Transcribe the following records in full, exactly as shown.

(Beginning of Data provided)

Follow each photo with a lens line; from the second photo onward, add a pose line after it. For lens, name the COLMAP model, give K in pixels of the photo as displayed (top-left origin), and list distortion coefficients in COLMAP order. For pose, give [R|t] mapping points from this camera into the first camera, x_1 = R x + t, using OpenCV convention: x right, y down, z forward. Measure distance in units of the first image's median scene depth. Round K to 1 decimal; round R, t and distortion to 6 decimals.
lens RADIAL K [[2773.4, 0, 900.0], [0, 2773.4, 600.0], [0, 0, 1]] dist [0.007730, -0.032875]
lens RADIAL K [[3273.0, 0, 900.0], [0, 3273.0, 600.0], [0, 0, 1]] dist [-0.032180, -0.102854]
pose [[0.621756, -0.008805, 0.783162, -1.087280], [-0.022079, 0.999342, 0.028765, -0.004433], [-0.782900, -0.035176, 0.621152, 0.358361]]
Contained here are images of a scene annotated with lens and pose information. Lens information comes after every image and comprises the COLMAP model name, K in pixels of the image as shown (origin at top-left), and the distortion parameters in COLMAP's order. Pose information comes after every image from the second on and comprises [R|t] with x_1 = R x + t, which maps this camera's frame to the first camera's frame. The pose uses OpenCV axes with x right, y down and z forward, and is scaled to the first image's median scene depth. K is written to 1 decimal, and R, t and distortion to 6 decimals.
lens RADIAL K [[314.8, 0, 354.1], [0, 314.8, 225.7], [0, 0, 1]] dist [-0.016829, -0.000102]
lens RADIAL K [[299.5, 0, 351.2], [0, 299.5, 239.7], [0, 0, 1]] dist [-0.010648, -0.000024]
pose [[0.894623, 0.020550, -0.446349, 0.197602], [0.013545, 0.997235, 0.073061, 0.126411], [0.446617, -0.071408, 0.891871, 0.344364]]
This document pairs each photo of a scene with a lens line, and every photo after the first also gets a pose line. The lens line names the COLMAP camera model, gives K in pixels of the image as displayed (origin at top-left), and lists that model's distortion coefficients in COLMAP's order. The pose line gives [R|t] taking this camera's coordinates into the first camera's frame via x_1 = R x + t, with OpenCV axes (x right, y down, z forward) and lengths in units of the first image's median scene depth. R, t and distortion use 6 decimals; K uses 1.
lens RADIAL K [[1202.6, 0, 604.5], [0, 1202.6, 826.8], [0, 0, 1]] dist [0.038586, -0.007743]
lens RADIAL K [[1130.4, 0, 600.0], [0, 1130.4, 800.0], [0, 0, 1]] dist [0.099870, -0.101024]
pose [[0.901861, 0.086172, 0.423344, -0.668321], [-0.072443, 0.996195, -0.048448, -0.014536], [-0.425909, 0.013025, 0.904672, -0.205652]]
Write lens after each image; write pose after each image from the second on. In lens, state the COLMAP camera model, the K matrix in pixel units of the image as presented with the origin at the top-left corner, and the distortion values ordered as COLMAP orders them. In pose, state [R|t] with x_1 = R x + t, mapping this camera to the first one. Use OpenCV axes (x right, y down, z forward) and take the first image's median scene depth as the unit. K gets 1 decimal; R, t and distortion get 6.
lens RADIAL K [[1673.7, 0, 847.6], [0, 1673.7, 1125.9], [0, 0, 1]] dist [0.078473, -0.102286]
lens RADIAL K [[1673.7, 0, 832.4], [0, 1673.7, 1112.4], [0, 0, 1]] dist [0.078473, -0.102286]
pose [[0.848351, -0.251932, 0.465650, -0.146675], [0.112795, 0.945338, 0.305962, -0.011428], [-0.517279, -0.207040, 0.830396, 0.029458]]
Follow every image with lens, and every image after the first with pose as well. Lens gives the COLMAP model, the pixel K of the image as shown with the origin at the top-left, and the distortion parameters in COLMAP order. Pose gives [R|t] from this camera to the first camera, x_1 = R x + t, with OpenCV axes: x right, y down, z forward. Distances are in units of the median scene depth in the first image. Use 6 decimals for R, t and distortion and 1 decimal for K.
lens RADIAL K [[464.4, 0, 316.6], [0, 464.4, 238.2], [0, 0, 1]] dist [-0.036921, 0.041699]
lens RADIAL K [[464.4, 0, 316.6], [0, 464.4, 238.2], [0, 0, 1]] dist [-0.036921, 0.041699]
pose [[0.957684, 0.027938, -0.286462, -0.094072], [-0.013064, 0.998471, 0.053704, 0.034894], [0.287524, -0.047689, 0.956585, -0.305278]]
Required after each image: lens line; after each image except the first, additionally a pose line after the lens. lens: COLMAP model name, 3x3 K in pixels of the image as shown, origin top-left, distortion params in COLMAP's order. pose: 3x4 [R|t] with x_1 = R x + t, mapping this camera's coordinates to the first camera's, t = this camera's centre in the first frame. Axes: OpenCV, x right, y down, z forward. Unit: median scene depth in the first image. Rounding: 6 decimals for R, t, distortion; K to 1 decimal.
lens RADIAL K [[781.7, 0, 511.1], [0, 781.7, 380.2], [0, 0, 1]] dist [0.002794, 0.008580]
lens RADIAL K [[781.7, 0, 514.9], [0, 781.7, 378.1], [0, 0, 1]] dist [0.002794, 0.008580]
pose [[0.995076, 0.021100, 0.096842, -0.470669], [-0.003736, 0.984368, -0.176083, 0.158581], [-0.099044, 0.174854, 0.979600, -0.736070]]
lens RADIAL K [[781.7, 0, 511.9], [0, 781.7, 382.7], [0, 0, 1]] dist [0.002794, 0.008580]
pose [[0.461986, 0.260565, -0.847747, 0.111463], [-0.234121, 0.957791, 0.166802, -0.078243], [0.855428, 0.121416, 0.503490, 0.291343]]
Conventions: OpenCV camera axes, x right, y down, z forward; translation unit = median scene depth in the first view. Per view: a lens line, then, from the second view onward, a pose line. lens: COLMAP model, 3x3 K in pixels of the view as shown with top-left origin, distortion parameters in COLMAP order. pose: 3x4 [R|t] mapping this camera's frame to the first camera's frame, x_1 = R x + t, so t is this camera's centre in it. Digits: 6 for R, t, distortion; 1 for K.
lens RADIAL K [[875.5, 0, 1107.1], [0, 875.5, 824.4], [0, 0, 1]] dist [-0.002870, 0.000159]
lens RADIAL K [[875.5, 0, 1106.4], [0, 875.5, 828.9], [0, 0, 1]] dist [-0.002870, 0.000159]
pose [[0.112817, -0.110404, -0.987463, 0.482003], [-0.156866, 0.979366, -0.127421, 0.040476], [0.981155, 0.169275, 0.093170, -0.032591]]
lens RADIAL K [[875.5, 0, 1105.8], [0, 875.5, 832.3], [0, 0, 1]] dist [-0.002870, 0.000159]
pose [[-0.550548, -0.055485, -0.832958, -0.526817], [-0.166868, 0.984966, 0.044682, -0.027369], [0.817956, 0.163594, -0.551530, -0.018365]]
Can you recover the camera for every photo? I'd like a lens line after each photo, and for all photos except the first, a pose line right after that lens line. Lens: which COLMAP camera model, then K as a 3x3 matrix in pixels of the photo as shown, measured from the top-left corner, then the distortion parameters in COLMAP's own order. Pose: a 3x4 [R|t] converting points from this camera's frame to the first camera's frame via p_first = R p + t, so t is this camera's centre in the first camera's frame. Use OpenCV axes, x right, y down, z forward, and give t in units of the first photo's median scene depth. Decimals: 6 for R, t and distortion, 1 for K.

(End of Data provided)

- The answer -
Follow each photo with a lens line; from the second photo onward, add a pose line after it. For lens, name the COLMAP model, give K in pixels of the photo as displayed (top-left origin), and list distortion coefficients in COLMAP order. For pose, give [R|t] mapping points from this camera into the first camera, x_1 = R x + t, using OpenCV convention: x right, y down, z forward. Measure distance in units of the first image's median scene depth. Round K to 1 decimal; round R, t and distortion to 6 decimals.
lens RADIAL K [[2773.4, 0, 900.0], [0, 2773.4, 600.0], [0, 0, 1]] dist [0.007730, -0.032875]
lens RADIAL K [[3273.0, 0, 900.0], [0, 3273.0, 600.0], [0, 0, 1]] dist [-0.032180, -0.102854]
pose [[0.621756, -0.008805, 0.783162, -1.087280], [-0.022079, 0.999342, 0.028765, -0.004433], [-0.782900, -0.035176, 0.621152, 0.358361]]
Contained here are images of a scene annotated with lens and pose information. Lens information comes after every image and comprises the COLMAP model name, K in pixels of the image as shown (origin at top-left), and the distortion parameters in COLMAP's order. Pose information comes after every image from the second on and comprises [R|t] with x_1 = R x + t, which maps this camera's frame to the first camera's frame. The pose uses OpenCV axes with x right, y down and z forward, and is scaled to the first image's median scene depth. K is written to 1 decimal, and R, t and distortion to 6 decimals.
lens RADIAL K [[314.8, 0, 354.1], [0, 314.8, 225.7], [0, 0, 1]] dist [-0.016829, -0.000102]
lens RADIAL K [[299.5, 0, 351.2], [0, 299.5, 239.7], [0, 0, 1]] dist [-0.010648, -0.000024]
pose [[0.894623, 0.020550, -0.446349, 0.197602], [0.013545, 0.997235, 0.073061, 0.126411], [0.446617, -0.071408, 0.891871, 0.344364]]
This document pairs each photo of a scene with a lens line, and every photo after the first also gets a pose line. The lens line names the COLMAP camera model, gives K in pixels of the image as displayed (origin at top-left), and lists that model's distortion coefficients in COLMAP's order. The pose line gives [R|t] taking this camera's coordinates into the first camera's frame via x_1 = R x + t, with OpenCV axes (x right, y down, z forward) and lengths in units of the first image's median scene depth. R, t and distortion use 6 decimals; K uses 1.
lens RADIAL K [[1202.6, 0, 604.5], [0, 1202.6, 826.8], [0, 0, 1]] dist [0.038586, -0.007743]
lens RADIAL K [[1130.4, 0, 600.0], [0, 1130.4, 800.0], [0, 0, 1]] dist [0.099870, -0.101024]
pose [[0.901861, 0.086172, 0.423344, -0.668321], [-0.072443, 0.996195, -0.048448, -0.014536], [-0.425909, 0.013025, 0.904672, -0.205652]]
Write lens after each image; write pose after each image from the second on. In lens, state the COLMAP camera model, the K matrix in pixel units of the image as presented with the origin at the top-left corner, and the distortion values ordered as COLMAP orders them. In pose, state [R|t] with x_1 = R x + t, mapping this camera to the first one. Use OpenCV axes (x right, y down, z forward) and take the first image's median scene depth as the unit. K gets 1 decimal; R, t and distortion get 6.
lens RADIAL K [[1673.7, 0, 847.6], [0, 1673.7, 1125.9], [0, 0, 1]] dist [0.078473, -0.102286]
lens RADIAL K [[1673.7, 0, 832.4], [0, 1673.7, 1112.4], [0, 0, 1]] dist [0.078473, -0.102286]
pose [[0.848351, -0.251932, 0.465650, -0.146675], [0.112795, 0.945338, 0.305962, -0.011428], [-0.517279, -0.207040, 0.830396, 0.029458]]
Follow every image with lens, and every image after the first with pose as well. Lens gives the COLMAP model, the pixel K of the image as shown with the origin at the top-left, and the distortion parameters in COLMAP order. Pose gives [R|t] from this camera to the first camera, x_1 = R x + t, with OpenCV axes: x right, y down, z forward. Distances are in units of the median scene depth in the first image. Use 6 decimals for R, t and distortion and 1 decimal for K.
lens RADIAL K [[464.4, 0, 316.6], [0, 464.4, 238.2], [0, 0, 1]] dist [-0.036921, 0.041699]
lens RADIAL K [[464.4, 0, 316.6], [0, 464.4, 238.2], [0, 0, 1]] dist [-0.036921, 0.041699]
pose [[0.957684, 0.027938, -0.286462, -0.094072], [-0.013064, 0.998471, 0.053704, 0.034894], [0.287524, -0.047689, 0.956585, -0.305278]]
Required after each image: lens line; after each image except the first, additionally a pose line after the lens. lens: COLMAP model name, 3x3 K in pixels of the image as shown, origin top-left, distortion params in COLMAP's order. pose: 3x4 [R|t] with x_1 = R x + t, mapping this camera's coordinates to the first camera's, t = this camera's centre in the first frame. Axes: OpenCV, x right, y down, z forward. Unit: median scene depth in the first image. Rounding: 6 decimals for R, t, distortion; K to 1 decimal.
lens RADIAL K [[781.7, 0, 511.1], [0, 781.7, 380.2], [0, 0, 1]] dist [0.002794, 0.008580]
lens RADIAL K [[781.7, 0, 514.9], [0, 781.7, 378.1], [0, 0, 1]] dist [0.002794, 0.008580]
pose [[0.995076, 0.021100, 0.096842, -0.470669], [-0.003736, 0.984368, -0.176083, 0.158581], [-0.099044, 0.174854, 0.979600, -0.736070]]
lens RADIAL K [[781.7, 0, 511.9], [0, 781.7, 382.7], [0, 0, 1]] dist [0.002794, 0.008580]
pose [[0.461986, 0.260565, -0.847747, 0.111463], [-0.234121, 0.957791, 0.166802, -0.078243], [0.855428, 0.121416, 0.503490, 0.291343]]
Conventions: OpenCV camera axes, x right, y down, z forward; translation unit = median scene depth in the first view. Per view: a lens line, then, from the second view onward, a pose line. lens: COLMAP model, 3x3 K in pixels of the view as shown with top-left origin, distortion parameters in COLMAP order. pose: 3x4 [R|t] mapping this camera's frame to the first camera's frame, x_1 = R x + t, so t is this camera's centre in it. Digits: 6 for R, t, distortion; 1 for K.
lens RADIAL K [[875.5, 0, 1107.1], [0, 875.5, 824.4], [0, 0, 1]] dist [-0.002870, 0.000159]
lens RADIAL K [[875.5, 0, 1106.4], [0, 875.5, 828.9], [0, 0, 1]] dist [-0.002870, 0.000159]
pose [[0.112817, -0.110404, -0.987463, 0.482003], [-0.156866, 0.979366, -0.127421, 0.040476], [0.981155, 0.169275, 0.093170, -0.032591]]
lens RADIAL K [[875.5, 0, 1105.8], [0, 875.5, 832.3], [0, 0, 1]] dist [-0.002870, 0.000159]
pose [[-0.550548, -0.055485, -0.832958, -0.526817], [-0.166868, 0.984966, 0.044682, -0.027369], [0.817956, 0.163594, -0.551530, -0.018365]]
Can you recover the camera for every photo? I'd like a lens line after each photo, and for all photos except the first, a pose line right after that lens line. Lens: which COLMAP camera model, then K as a 3x3 matrix in pixels of the photo as shown, measured from the top-left corner, then the distortion parameters in COLMAP's own order. Pose: a 3x4 [R|t] converting points from this camera's frame to the first camera's frame via p_first = R p + t, so t is this camera's centre in the first camera's frame. Use OpenCV axes, x right, y down, z forward, and give t in units of the first photo's median scene depth. Decimals: 6 for R, t and distortion, 1 for K.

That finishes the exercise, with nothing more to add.